= Jost Fitschen =

German botanist

Jost Fitschen (1 January 1869, in Brest (Lower Saxony) – 26 January 1947, in Hamburg-Altona) was a German botanist known for his work in the field of dendrology.

Beginning in 1889, he worked as a schoolteacher in the town of Geversdorf, afterwards teaching classes in Magdeburg (1894–1901), where he worked closely with Otto Schmeil. With Schmeil, he was co-author of the popular "Flora von Deutschland", a book on German flora that was published over many editions (98th edition issued in 2023). From 1901 to 1930, he taught classes in Altona, where for a period of time he also served as an academic rector. In his later years, he suffered from a nervous disorder that placed severe limitations on his activities.

== Publications ==
- Flora von Deutschland : ein Hilfsbuch zum Bestimmen der zwischen den deutschen Meeren und den Alpen wildwachsenden und angebauten Pflanzen (with Otto Schmeil) Leipzig : Quelle & Meyer, edition 30, 1922 – Flora of Germany: An auxiliary book to determine wild and frequently cultivated plants in Germany.
- Handbuch der Nadelholzkunde: Systematik, Beschreibung, Verwendung u. Kultur d. Ginkgoaceen, Freiland-Koniferen u. Gnetaceen. Für Gärtner, Forstbeamte u. Botaniker. Mit Beitr. v. H. Klebahn u.a.
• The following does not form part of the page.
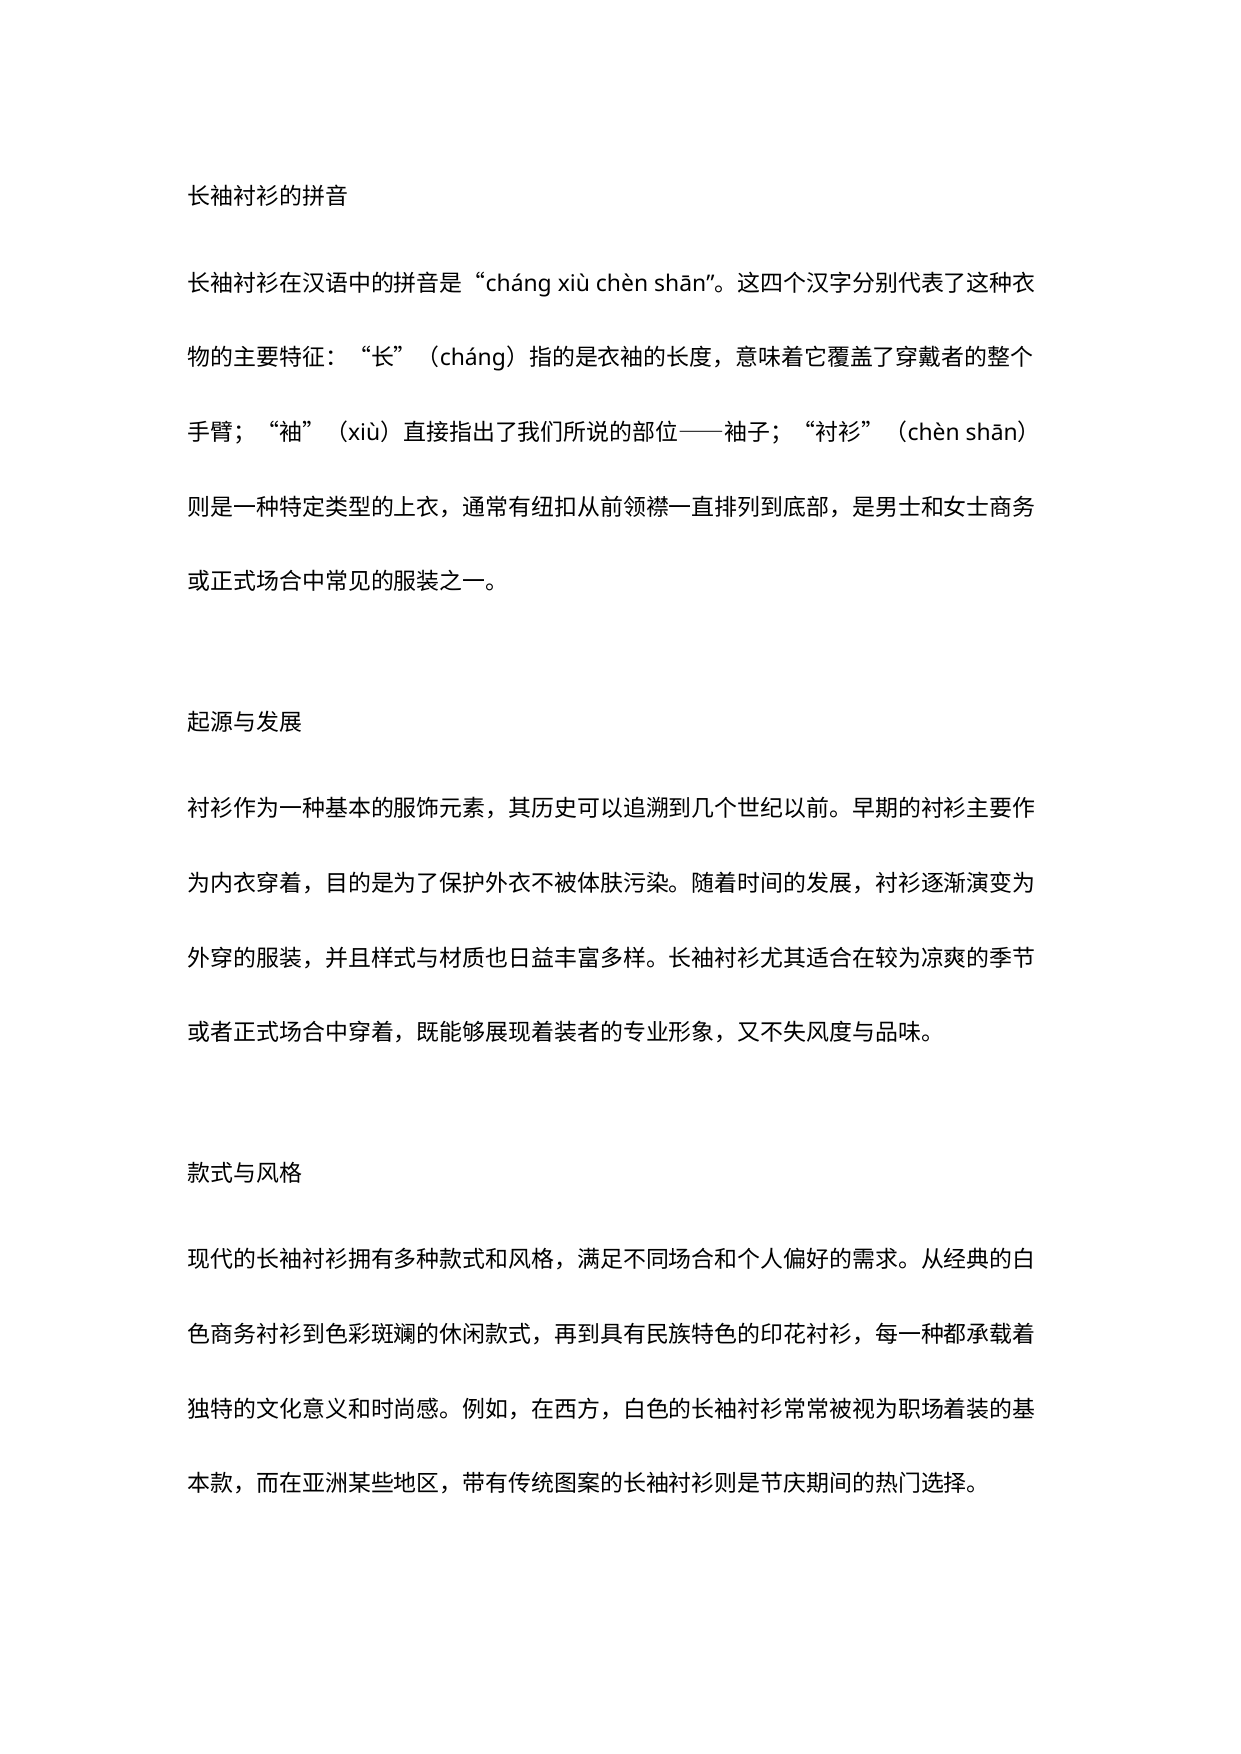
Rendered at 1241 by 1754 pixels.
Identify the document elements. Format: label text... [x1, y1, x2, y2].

Mit 204 Textabb (with Ludwig Beissner) 1930 – Handbook of softwoods : systematics, descriptions, usage in cultivation of Ginkgoaceae, free-range conifers and Gnetaceae. For gardeners, forestry officials and botanists. with contributions by Heinrich Klebahn, inter alia with 204 text abbreviations.
- Gehölzflora ein Buch zum Bestimmen der in Deutschland und den angrenzenden Ländern wildwachsenden und angepflanzten Bäume und Sträucher. 3., erw. Aufl 1935 – Woody plants; a book for the determination of wild and cultivated trees and shrubs in Germany and neighboring countries.